Veracruz has recorded the highest number of murders of politicians or candidates with 14 occurring up to April 30. Oaxaca ranks second with 10, followed by Guerrero with eight and Guanajuato with six.

In Michoacán, where three politicians or candidates had been murdered as of April 30, a candidate for mayor in the state capital, Morelia, said earlier this week that he would have to modify his campaign after he was targeted in an attack that wounded two members of his team.

The personal assistant of Guillermo Valencia Reyes and another collaborator were wounded last Saturday after three gunmen opened fire on a vehicle in which they apparently believed the Institutional Revolutionary Party candidate was traveling.

“They had studied my movements [but] fortunately I wasn’t in that [vehicle],” he told the newspaper Reforma.

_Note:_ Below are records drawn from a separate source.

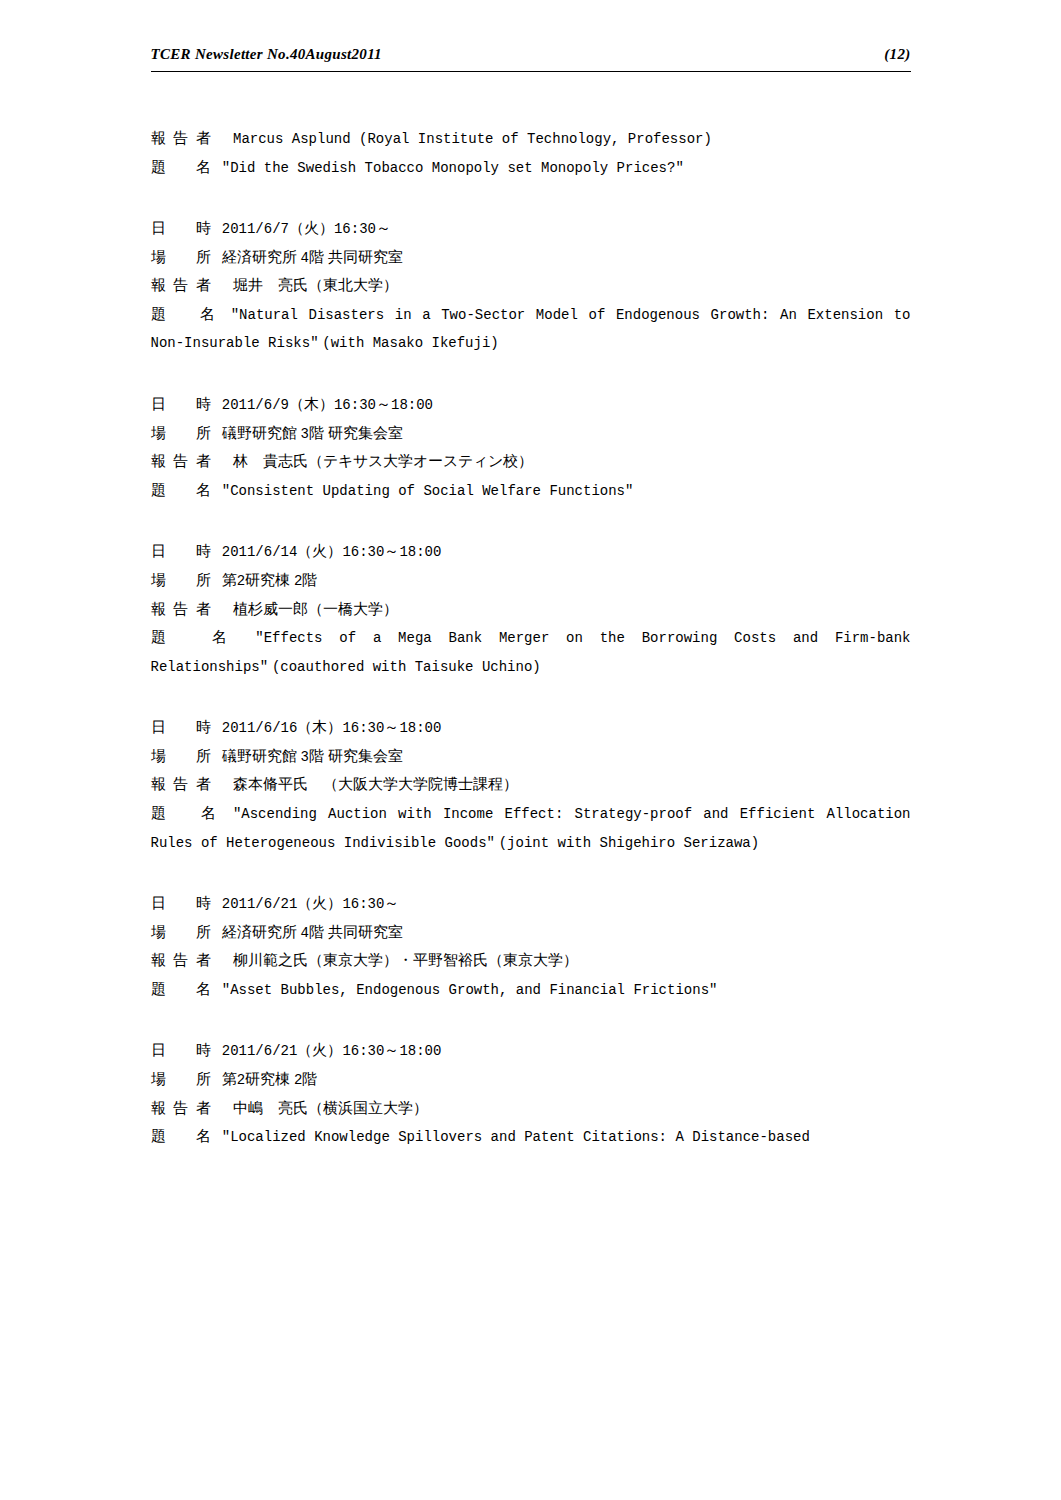TCER Newsletter No.40August2011 (12)
報告者　Marcus Asplund (Royal Institute of Technology, Professor)
題　名 "Did the Swedish Tobacco Monopoly set Monopoly Prices?"
日　時 2011/6/7（火）16:30～
場　所 経済研究所 4階 共同研究室
報告者　堀井　亮氏（東北大学）
題　名 "Natural Disasters in a Two-Sector Model of Endogenous Growth: An Extension to Non-Insurable Risks" (with Masako Ikefuji)
日　時 2011/6/9（木）16:30～18:00
場　所 礒野研究館 3階 研究集会室
報告者　林　貴志氏（テキサス大学オースティン校）
題　名 "Consistent Updating of Social Welfare Functions"
日　時 2011/6/14（火）16:30～18:00
場　所 第2研究棟 2階
報告者　植杉威一郎（一橋大学）
題　名 "Effects of a Mega Bank Merger on the Borrowing Costs and Firm-bank Relationships" (coauthored with Taisuke Uchino)
日　時 2011/6/16（木）16:30～18:00
場　所 礒野研究館 3階 研究集会室
報告者　森本脩平氏　（大阪大学大学院博士課程）
題　名 "Ascending Auction with Income Effect: Strategy-proof and Efficient Allocation Rules of Heterogeneous Indivisible Goods" (joint with Shigehiro Serizawa)
日　時 2011/6/21（火）16:30～
場　所 経済研究所 4階 共同研究室
報告者　柳川範之氏（東京大学）・平野智裕氏（東京大学）
題　名 "Asset Bubbles, Endogenous Growth, and Financial Frictions"
日　時 2011/6/21（火）16:30～18:00
場　所 第2研究棟 2階
報告者　中嶋　亮氏（横浜国立大学）
題　名 "Localized Knowledge Spillovers and Patent Citations: A Distance-based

“… We have to reconsider a lot of things, we can’t campaign in the same way because my life is threatened; I was used to being among the people at events … there were a large number of people because of the social support we have. We have to reconsider the way we do our campaign but [we will] continue,” he said.

“… If I were to quit that would please those who tried to kill me. We can’t allow fear to lead us to pleasing people who do harm, who do evil. I hope the authorities do their job and arrest those responsible.”

Citizens Movement party candidates in Ixcapuzalco, Guerrero, took a different view, deciding to pull out of the elections after receiving threats from an organized crime group.

MC candidates for mayor, municipal trustee and councilor abandoned their campaigns last week because they don’t want to run the risk of being the targets of an attack, the news website Net Noticias reported.